The G's new inline-six lacks character, but this SUV still rules

2025 Mercedes-Benz G 550 front 3/4
  • The Mercedes-Benz G-Class gets a number of updates for 2025.
  • The base G 550 loses its V8, but the new turbo I6 engine promises quicker acceleration and better fuel economy.
  • Don't worry, the G-wagen will still go off-road with the best of 'em.

The 577-horsepower AMG G 63 might be the cash cow of the Mercedes-Benz G-Class lineup, but don't sleep on the base G 550. The entry-level G-wagen is every bit as G-wagen-y as its siblings, though — sad trombone — the new G 550 loses a core part of its appeal.

What's that you hear? Well, it definitely isn't the sound of the old G 550's 4.0-liter V8. Instead, that engine is exclusively reserved for the AMG G 63; the G 550 makes do with a turbocharged 3.0-liter inline-six. This engine's 443 hp and 413 lb-ft of torque represent an increase of 27 hp but a decrease of 37 lb-ft compared to the V8. However, standard 48-volt integrated starter-generator tech is on hand to provide as much as 20 hp and 148 lb-ft of supplemental boost to get the G-wagen up and moving and to smooth out the operation of the engine's stop-start system.

2025 Mercedes-Benz G 550 engine

Mercedes-Benz says the new G 550 can accelerate to 60 mph in 5.3 seconds, which is an 0.3-second improvement over its V8-powered forebear.
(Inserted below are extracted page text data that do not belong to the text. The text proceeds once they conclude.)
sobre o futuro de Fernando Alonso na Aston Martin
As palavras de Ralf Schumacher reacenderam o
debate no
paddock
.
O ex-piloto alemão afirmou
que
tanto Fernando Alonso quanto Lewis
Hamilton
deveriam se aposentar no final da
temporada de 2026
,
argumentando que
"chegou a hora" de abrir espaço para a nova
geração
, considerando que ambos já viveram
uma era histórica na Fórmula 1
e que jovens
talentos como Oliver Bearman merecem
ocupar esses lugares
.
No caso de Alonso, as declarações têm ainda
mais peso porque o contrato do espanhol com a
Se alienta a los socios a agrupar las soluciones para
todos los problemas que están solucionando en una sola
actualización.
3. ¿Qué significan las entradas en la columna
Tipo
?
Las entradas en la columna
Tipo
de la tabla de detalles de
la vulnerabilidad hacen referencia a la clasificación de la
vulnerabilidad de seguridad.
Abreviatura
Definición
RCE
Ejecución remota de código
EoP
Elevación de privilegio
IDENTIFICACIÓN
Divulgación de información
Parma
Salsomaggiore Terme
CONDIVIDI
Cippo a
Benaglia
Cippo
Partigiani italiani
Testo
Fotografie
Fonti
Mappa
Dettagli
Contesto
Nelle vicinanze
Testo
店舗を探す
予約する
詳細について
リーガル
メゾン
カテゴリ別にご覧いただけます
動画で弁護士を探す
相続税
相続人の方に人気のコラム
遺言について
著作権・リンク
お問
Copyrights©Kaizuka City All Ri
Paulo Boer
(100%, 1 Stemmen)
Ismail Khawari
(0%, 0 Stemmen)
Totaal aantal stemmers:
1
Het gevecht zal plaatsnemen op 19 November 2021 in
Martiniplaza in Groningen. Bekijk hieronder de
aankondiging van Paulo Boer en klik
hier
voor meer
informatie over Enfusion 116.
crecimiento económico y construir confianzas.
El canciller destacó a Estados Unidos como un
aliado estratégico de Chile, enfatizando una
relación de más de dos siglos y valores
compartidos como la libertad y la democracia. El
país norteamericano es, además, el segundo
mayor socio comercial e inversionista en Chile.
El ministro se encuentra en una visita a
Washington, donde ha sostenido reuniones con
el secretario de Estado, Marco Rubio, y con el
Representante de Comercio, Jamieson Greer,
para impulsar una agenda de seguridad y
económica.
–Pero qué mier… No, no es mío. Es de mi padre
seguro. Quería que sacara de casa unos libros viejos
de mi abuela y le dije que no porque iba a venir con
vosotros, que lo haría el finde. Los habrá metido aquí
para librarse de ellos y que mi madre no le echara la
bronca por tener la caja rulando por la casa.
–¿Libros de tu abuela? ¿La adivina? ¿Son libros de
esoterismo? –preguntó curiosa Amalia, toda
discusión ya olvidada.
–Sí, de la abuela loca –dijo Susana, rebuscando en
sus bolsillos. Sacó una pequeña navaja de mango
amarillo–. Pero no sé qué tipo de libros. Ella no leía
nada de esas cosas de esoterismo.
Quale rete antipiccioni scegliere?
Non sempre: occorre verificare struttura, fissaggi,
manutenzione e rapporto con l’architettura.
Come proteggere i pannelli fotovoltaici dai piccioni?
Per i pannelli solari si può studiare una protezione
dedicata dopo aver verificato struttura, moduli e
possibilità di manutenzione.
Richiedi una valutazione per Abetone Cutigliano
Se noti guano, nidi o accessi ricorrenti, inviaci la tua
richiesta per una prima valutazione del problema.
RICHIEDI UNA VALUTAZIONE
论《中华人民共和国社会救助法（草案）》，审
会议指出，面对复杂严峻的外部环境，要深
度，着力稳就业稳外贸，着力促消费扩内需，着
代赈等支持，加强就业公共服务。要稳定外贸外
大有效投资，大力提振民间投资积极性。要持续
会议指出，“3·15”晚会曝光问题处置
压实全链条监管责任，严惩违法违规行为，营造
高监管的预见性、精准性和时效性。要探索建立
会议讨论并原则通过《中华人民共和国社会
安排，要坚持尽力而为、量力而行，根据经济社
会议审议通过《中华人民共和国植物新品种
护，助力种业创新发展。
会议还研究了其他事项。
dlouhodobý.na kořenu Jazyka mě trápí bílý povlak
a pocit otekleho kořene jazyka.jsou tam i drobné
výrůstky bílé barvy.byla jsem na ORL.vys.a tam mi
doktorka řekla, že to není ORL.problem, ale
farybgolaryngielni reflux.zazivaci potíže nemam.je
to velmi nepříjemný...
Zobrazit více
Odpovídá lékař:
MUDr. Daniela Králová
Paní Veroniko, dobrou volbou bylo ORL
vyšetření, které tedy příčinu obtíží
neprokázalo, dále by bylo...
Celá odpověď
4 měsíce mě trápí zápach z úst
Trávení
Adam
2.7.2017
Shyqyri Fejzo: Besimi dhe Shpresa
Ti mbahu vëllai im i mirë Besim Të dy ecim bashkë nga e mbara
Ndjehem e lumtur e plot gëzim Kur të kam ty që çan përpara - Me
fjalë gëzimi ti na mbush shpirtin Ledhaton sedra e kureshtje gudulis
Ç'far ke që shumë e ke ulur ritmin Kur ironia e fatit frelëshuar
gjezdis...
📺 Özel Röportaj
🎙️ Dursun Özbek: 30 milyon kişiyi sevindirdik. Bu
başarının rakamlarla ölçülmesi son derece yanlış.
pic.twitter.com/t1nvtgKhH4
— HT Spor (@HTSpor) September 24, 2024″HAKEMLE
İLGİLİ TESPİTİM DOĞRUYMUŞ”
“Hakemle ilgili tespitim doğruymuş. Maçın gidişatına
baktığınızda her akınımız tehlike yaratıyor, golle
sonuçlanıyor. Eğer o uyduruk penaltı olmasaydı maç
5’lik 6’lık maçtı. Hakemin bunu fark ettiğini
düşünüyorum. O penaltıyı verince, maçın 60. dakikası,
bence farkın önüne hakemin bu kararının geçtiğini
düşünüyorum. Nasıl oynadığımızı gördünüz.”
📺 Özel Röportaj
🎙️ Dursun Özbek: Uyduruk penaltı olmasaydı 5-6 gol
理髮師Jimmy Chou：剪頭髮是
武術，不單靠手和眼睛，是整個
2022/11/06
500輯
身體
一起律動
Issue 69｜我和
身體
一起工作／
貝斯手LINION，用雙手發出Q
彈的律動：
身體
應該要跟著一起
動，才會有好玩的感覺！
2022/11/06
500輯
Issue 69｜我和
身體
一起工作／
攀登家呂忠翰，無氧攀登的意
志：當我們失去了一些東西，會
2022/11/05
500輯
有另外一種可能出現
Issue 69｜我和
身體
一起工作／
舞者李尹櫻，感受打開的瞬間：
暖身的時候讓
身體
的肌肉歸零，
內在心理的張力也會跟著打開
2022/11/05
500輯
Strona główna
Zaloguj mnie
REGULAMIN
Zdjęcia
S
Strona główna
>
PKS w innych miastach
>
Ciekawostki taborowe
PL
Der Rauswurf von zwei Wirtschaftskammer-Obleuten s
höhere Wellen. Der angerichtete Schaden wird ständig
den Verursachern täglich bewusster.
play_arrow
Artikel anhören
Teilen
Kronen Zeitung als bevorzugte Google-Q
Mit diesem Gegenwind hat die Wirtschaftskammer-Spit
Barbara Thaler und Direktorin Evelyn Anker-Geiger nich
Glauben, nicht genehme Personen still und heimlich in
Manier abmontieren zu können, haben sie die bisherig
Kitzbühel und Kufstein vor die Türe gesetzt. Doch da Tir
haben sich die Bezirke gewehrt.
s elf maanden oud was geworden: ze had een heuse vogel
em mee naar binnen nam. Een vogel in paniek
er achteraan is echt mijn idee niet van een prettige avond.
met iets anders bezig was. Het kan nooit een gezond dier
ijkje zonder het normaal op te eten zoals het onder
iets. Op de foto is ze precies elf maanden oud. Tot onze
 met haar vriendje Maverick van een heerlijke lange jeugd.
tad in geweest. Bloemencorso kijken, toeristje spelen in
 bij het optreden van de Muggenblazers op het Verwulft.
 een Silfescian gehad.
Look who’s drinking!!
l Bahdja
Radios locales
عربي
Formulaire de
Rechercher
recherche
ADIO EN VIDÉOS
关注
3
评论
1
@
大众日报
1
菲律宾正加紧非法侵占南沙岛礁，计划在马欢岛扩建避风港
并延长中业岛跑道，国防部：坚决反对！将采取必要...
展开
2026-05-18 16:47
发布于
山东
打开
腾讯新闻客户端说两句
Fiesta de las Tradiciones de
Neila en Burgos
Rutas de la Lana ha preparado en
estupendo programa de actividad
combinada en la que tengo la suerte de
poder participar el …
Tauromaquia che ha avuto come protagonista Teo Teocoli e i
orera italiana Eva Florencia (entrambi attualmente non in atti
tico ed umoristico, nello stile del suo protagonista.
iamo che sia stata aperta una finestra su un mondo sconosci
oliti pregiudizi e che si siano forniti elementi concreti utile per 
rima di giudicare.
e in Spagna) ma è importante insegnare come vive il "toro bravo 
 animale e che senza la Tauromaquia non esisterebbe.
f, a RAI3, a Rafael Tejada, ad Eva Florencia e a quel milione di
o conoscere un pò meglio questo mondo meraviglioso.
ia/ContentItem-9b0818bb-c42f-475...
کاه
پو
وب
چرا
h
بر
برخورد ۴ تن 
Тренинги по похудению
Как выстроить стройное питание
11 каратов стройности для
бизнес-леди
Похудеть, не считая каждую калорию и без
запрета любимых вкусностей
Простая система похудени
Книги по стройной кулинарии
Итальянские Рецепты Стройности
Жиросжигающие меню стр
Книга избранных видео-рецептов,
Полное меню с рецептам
Still, nothing beats the bassy roar of that old 4.0-liter engine — especially combined with the hearty exhaust rumble from the G-wagen's side pipes. What the G gains in quickness — and what it'll likely gain in fuel efficiency — is canceled out by what it's lost in character. Womp womp.

No matter, the G 550 still drives like it did before. To call it dynamic would be a stretch, but there's definitely something entertaining about the way this cinder block on wheels pitches and dives and rolls through corners. The steering is light in the default Comfort mode but weights up a bit when you switch to Sport. No, you can't get the trick AMG Active Ride Control suspension that's available on the G 63. But come on, it's not like anyone's buying a G 550 for its ability to carve canyons. There aren't that many curves in downtown Beverly Hills.

Off-road, the G 550 continues to be a leather-lined Swiss Army knife of mud-slinging, rock-crawling capability. It has approach and departure angles of 30 degrees and 31 degrees, respectively, and 9.5 inches of ground clearance. (Mind those side pipes, of course.) Three locking differentials and a low-range four-wheel-drive system will help you manage power between all four wheels, and if things get super wet — like they did while I was testing the new G 550 in southern France — you can ford over 2 feet of water.

2025 Mercedes-Benz G 550 interior

The best part? It's all easy-peasy to do. The high seating position and flat hood give you great visibility out the front, and plenty of exterior cameras give you better views of the world outside, mostly so you don't come slamming down on a jagged rock or royally screw up your fancy Manufaktur paint job. Turn on the heated seats and treat yourself to a massage. You might be up to your axles in muck, but you still deserve a little luxury.

Speaking of which, the G-wagen's cabin is a teensy bit nicer than before, with redesigned climate controls, a cubby for your smartphone, USB-C charging cables, and — holy smokes, you guys — keyless entry. That last one is actually kind of miraculous for the G-wagen, since the bank-vault door slam and gunshot door locks are iconic parts of the G-Class experience. I'd be pissed if they were compromised for the sake of key fob convenience.

The 2025 G-Class finally gets the MBUX software Mercedes-Benz uses in its other vehicles, with a pair of high-res displays acting as a reconfigurable gauge cluster and infotainment touchscreen. You can even connect Apple CarPlay and Android Auto wirelessly now. What a world.

2025 Mercedes-Benz G 550 rear 3/4

Add to that new safety technologies like active steering assistance, automatic emergency braking and route-based speed adaptation, and the new G 550 offers a level of active and passive tech you'd never expect in a vehicle so proudly anachronistic.

It's unclear how much the 2025 G-Class will cost, and its EPA-estimated fuel economy ratings are TBD as well. But surely it'll be priced around $145,000, since that's just above where the current one starts. And boring as the new inline-six engine is, the G 550 will likely do better than its predecessor's 14 mpg combined.

Edmunds says

The G 550 is every bit a G-wagen. Losing the V8 engine is definitely a bummer, but at least the other updates help soften that blow.